● **Exercise directions**
Please transcribe exactly, and only, the lines of the data below between the line holding "diagnóstico después de" and the line holding "использования стандартного пакета", inclusive.

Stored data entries
────────────────────

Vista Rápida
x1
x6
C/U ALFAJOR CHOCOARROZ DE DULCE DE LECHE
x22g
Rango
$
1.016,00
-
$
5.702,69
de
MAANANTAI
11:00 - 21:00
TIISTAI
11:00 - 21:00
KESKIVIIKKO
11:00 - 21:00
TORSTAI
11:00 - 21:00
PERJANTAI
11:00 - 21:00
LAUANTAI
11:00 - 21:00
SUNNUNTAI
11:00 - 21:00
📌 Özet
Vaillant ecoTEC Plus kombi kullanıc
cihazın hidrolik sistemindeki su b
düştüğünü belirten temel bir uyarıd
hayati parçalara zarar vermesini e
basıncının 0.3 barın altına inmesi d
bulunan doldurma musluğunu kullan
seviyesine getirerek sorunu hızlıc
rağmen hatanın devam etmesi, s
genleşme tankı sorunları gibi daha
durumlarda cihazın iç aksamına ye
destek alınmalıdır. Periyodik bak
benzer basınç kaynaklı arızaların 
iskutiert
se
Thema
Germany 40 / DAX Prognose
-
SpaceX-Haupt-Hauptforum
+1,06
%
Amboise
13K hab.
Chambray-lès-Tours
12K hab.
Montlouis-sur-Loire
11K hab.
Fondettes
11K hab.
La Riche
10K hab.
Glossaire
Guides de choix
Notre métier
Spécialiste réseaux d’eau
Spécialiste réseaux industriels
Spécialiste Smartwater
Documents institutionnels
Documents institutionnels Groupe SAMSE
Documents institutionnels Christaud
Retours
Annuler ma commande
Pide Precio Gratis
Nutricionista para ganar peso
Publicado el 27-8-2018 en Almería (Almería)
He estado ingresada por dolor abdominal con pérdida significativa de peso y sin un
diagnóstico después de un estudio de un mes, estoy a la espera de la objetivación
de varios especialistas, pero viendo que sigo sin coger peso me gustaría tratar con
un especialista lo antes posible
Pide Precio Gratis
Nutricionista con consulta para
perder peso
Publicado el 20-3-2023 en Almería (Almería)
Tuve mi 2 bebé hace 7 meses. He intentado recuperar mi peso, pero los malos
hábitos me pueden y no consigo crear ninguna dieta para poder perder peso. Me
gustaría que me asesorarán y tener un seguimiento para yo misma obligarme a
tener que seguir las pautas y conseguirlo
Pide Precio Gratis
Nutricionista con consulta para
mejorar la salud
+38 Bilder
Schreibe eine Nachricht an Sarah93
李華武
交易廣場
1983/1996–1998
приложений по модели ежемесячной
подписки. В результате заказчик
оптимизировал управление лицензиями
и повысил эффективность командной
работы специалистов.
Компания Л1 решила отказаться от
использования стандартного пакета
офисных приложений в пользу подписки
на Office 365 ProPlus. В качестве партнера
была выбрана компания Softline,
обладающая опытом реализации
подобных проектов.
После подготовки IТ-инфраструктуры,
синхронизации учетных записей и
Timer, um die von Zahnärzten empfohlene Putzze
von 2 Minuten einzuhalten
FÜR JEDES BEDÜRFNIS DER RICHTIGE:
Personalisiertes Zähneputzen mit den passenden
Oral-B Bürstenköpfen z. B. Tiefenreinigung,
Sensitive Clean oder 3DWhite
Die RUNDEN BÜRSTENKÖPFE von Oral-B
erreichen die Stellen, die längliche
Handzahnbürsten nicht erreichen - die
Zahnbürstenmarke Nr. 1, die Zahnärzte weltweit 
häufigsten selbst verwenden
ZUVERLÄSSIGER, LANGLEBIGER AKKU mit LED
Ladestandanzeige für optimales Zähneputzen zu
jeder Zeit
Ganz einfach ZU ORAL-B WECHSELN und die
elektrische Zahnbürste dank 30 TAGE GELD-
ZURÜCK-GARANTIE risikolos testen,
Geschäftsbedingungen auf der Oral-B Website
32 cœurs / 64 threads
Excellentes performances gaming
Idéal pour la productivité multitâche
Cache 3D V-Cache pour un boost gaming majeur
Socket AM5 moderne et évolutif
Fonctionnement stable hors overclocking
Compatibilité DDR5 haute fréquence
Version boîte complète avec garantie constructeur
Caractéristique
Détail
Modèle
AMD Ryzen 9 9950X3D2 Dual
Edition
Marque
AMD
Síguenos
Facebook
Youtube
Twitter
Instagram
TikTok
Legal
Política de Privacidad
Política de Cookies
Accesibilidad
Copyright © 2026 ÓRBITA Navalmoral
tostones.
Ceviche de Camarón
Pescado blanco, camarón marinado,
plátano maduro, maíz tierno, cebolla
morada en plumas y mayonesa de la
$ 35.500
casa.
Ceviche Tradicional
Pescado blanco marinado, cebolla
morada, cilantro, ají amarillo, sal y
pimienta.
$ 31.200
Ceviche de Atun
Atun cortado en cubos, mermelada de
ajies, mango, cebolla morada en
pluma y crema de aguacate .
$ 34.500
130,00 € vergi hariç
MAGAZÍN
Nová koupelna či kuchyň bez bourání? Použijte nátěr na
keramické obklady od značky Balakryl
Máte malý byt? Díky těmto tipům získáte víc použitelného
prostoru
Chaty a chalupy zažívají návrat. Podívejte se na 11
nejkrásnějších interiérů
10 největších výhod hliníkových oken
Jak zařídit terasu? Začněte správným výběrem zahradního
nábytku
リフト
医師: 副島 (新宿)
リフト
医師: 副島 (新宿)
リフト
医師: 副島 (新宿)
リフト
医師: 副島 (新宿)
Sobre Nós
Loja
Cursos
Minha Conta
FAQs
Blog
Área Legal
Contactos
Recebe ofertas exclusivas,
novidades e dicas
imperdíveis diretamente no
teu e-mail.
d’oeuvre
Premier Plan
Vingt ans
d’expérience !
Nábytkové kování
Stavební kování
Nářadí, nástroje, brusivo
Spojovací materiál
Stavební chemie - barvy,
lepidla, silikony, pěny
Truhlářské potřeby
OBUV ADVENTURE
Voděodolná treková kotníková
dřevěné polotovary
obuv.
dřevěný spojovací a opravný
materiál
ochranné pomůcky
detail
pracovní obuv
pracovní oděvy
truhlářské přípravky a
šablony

────────────────────

● **Solution for this task**
diagnóstico después de un estudio de un mes, estoy a la espera de la objetivación
de varios especialistas, pero viendo que sigo sin coger peso me gustaría tratar con
un especialista lo antes posible
Pide Precio Gratis
Nutricionista con consulta para
perder peso
Publicado el 20-3-2023 en Almería (Almería)
Tuve mi 2 bebé hace 7 meses. He intentado recuperar mi peso, pero los malos
hábitos me pueden y no consigo crear ninguna dieta para poder perder peso. Me
gustaría que me asesorarán y tener un seguimiento para yo misma obligarme a
tener que seguir las pautas y conseguirlo
Pide Precio Gratis
Nutricionista con consulta para
mejorar la salud
+38 Bilder
Schreibe eine Nachricht an Sarah93
李華武
交易廣場
1983/1996–1998
приложений по модели ежемесячной
подписки. В результате заказчик
оптимизировал управление лицензиями
и повысил эффективность командной
работы специалистов.
Компания Л1 решила отказаться от
использования стандартного пакета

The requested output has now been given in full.